### Consigne de travail
Répondez à ces questions d'après l'extrait sur l'élevage d'esturgeons.
1. Combien de spécimens les bassins de la pisciculture abritent-ils ?
2. Quelle population par mètre cube d'eau Léo et ses compères ont-ils choisi de conserver ?
3. Quel cours d'eau offre aux esturgeons une qualité de vie parfaite ?

Pisciculture Chateau de Castillonne ©Mathis Brachet
Pisciculture Chateau de Castillonne ©Mathis Brachet

Plus belle la vie

En contrebas de la côte où s’est installé le trio, les esturgeons frétillent. Les bassins de la pisciculture abritent près de 500 spécimens noirs, luisants et semble-t-il, très amusés de la présence de l’homme près d’eux, en témoigne leur attroupement lorsque Léo s’approche. “On a une relation particulière avec nos poissons”, confie Léo. “Ils ont tous des noms.” Certains sont nommés pour leur trait physique particulier. “On a Dory qui a une nageoire manquante depuis sa naissance et Janet qui a le nez raboté, comme la chanteuse”, raconte cet ancien promoteur immobilier reconverti, tout en les désignant du doigt. Et pour chaque production de caviar, le nom est inscrit au dos de la petite boîte métallique contenant les précieuses pépites noires. “En ce moment, ce sont les œufs de Georgia, par exemple”, explique-t-il.

Esturgeon de Chateau de Castillonne ©Mathis Brachet
Esturgeon de Chateau de Castillonne ©Mathis Brachet

Ces passionnés chérissent leurs animaux. Si bien qu’au-delà de la norme bio imposant un maximum de 30 spécimens par mètre cube d’eau, Léo et ses compères ont fait le choix de conserver une population équivalente à 10 seulement. Un travail qui n’en reste pas moins titanesque et contraignant : il faut pouvoir habiter sur place pour parer à tout imprévu ou éventualité. C’est le cas, par exemple, lors d’orages. “On peut penser qu’il y a trop d’eau dans les bassins, mais c’est l’inverse, les tuyaux et les grilles se bouchent. Il faut qu’à deux heures du matin la personne en charge nettoie le système. Toujours être présent sur le site est capital”.

Un choix de vie qui en vaut la peine, car l’eau qui coule à Saint-Guilhem-le-Désert est particulière. Le Verdus offre aux esturgeons une qualité de vie parfaite pour la réalisation d’un mets unique. ”Il donne un caviar clair, très rond, sans vase. Des subtilités intéressantes.”

### Données recueillies
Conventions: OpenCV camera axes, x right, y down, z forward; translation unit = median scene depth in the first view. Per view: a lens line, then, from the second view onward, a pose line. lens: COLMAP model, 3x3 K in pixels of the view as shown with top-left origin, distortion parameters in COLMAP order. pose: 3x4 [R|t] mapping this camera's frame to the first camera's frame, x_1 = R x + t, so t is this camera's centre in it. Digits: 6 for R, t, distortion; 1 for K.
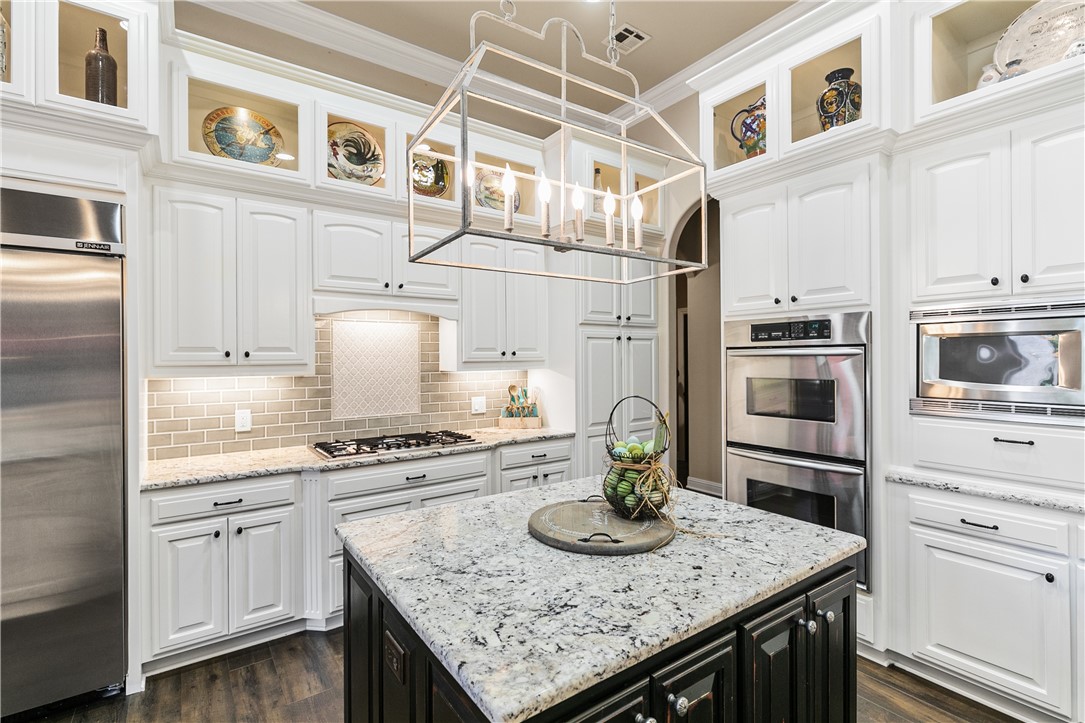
lens RADIAL K [[502.5, 0, 544.1], [0, 502.5, 348.1], [0, 0, 1]] dist [0.000770, 0.000009]
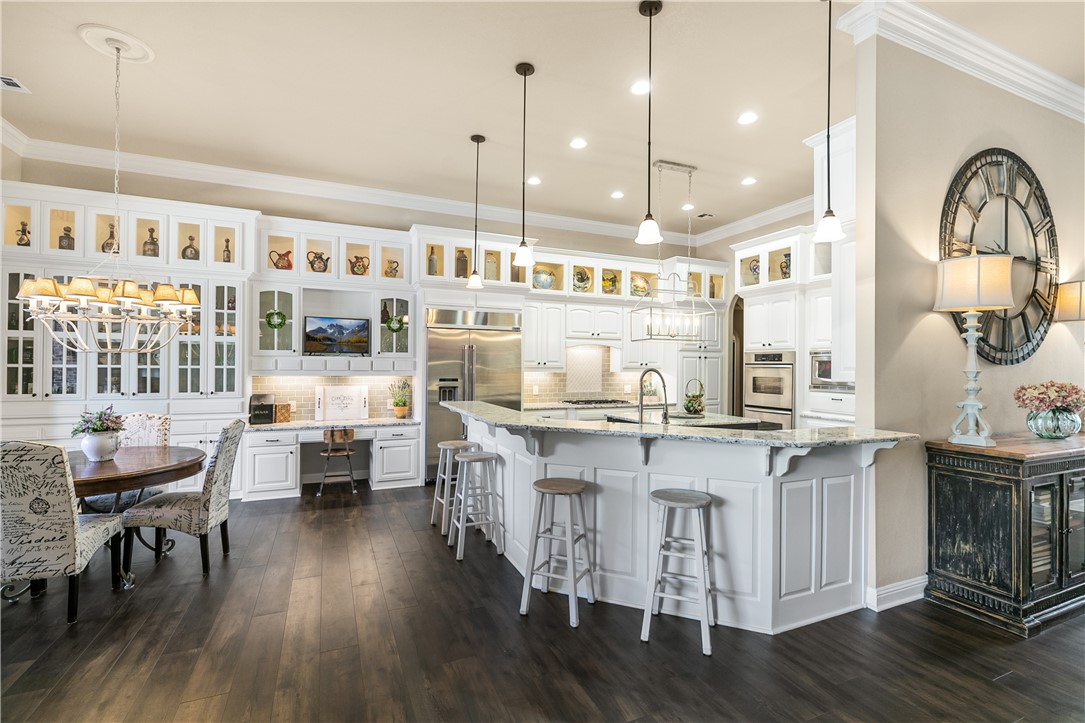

### Corrigé de l'exercice
1. Près de 500 spécimens.
2. Une population équivalente à 10 spécimens par mètre cube d'eau.
3. Le Verdus.